L’appât sélectif le plus efficace se compose de : un quart de volume de sirop de grenadine ou de cassis (utilisé pur), un demi-volume de bière brune, un quart de volume de vin blanc (qui repousse les abeilles). Placez les pièges loin des passages fréquentés. Installez-les à une hauteur
de 2 m dans un arbre par exemple pour le rendre inaccessible aux enfants.
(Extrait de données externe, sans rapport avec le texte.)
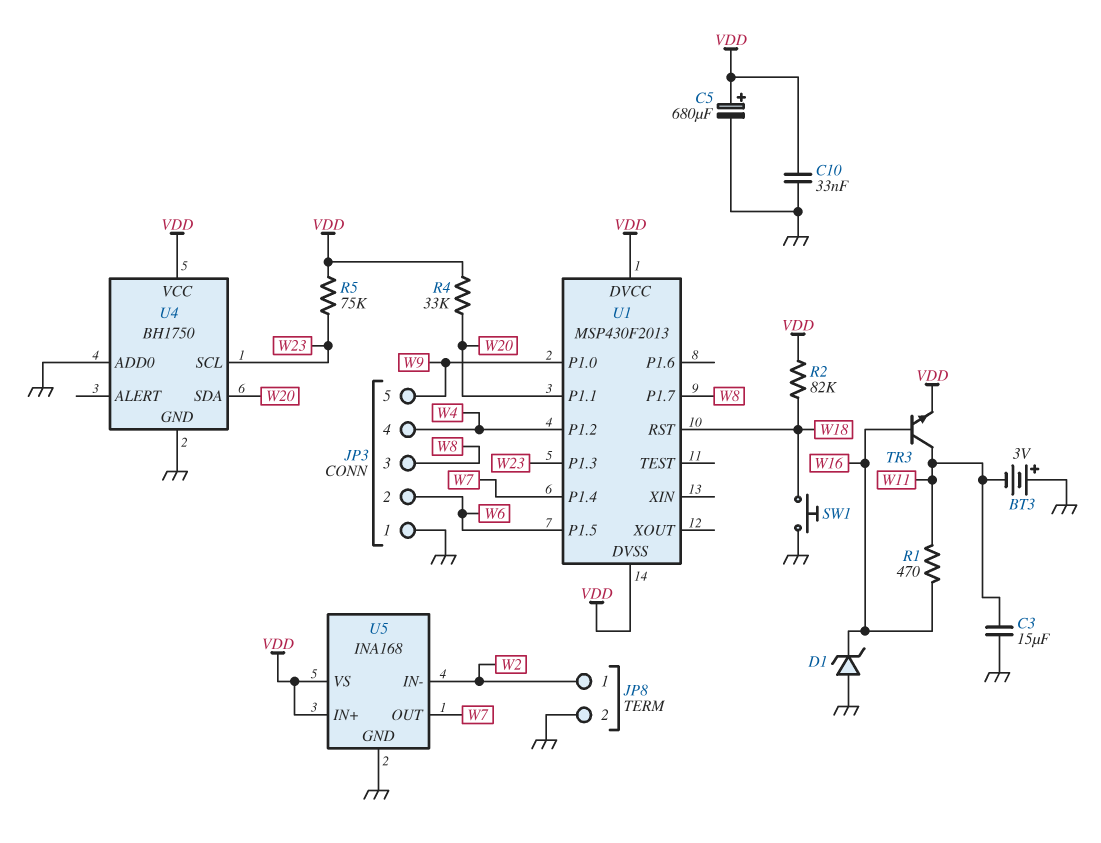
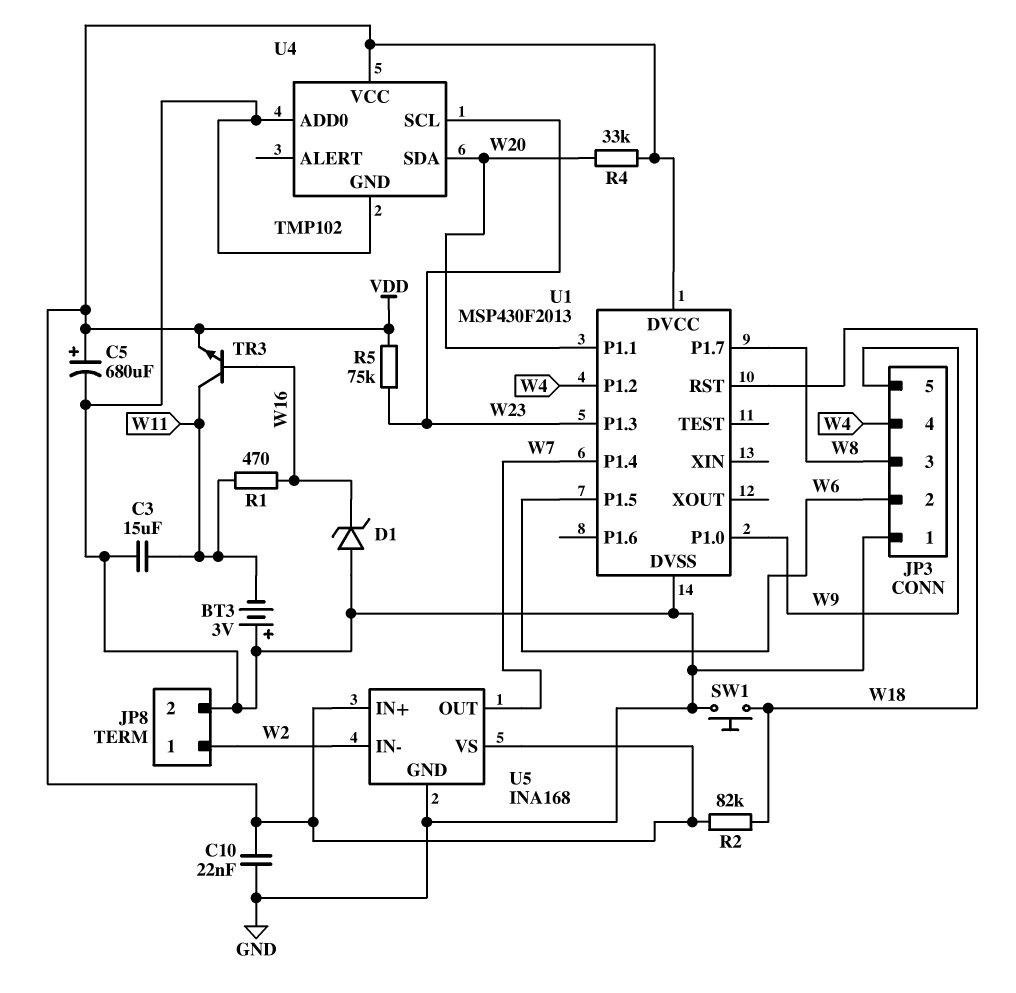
C10: 33nF (GND, VDD) -> 22nF (GND, VDD)
U1 pin DVSS: VDD -> GND
U4: BH1750 -> TMP102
Le classement de certaines espèces en animaux susceptibles d’occasionner des dégâts, communément appelés animaux nuisibles, se justifie par l’atteinte qu’elles peuvent porter à la santé et à la sécurité publiques, à la protection de la flore et de la faune, aux activités agricoles, forestières, aquacoles et à d’autres formes de propriété.
Il s’agit de :
- la belette (Mustela nivalis) ;
- la fouine (Martes foina) ;
- la martre (Martes martes) ;
- le putois (Mustela putorius) ;
- le renard (Vulpes vulpes) ;
- le corbeau freux (Corvus frugilegus) ;
- la corneille noire (Corvus corone corone) ;
- la pie bavarde (Pica pica), le geai des chênes (Garrulus glandarius) ;
- l’étourneau sansonnet (Sturnus vulgaris).
À savoir :
Le permis de chasser n’est pas nécessaire pour l’emploi de certains moyens de destruction tel que le piégeage ou le déterrage. L’acte de mise à mort d’un animal nuisible piégé avec emploi d’une arme à feu n’est pas un acte de chasse. Il ne nécessite donc pas non plus de permis de chasser. Ce permis sera cependant obligatoire pour la destruction à tir des animaux nuisibles.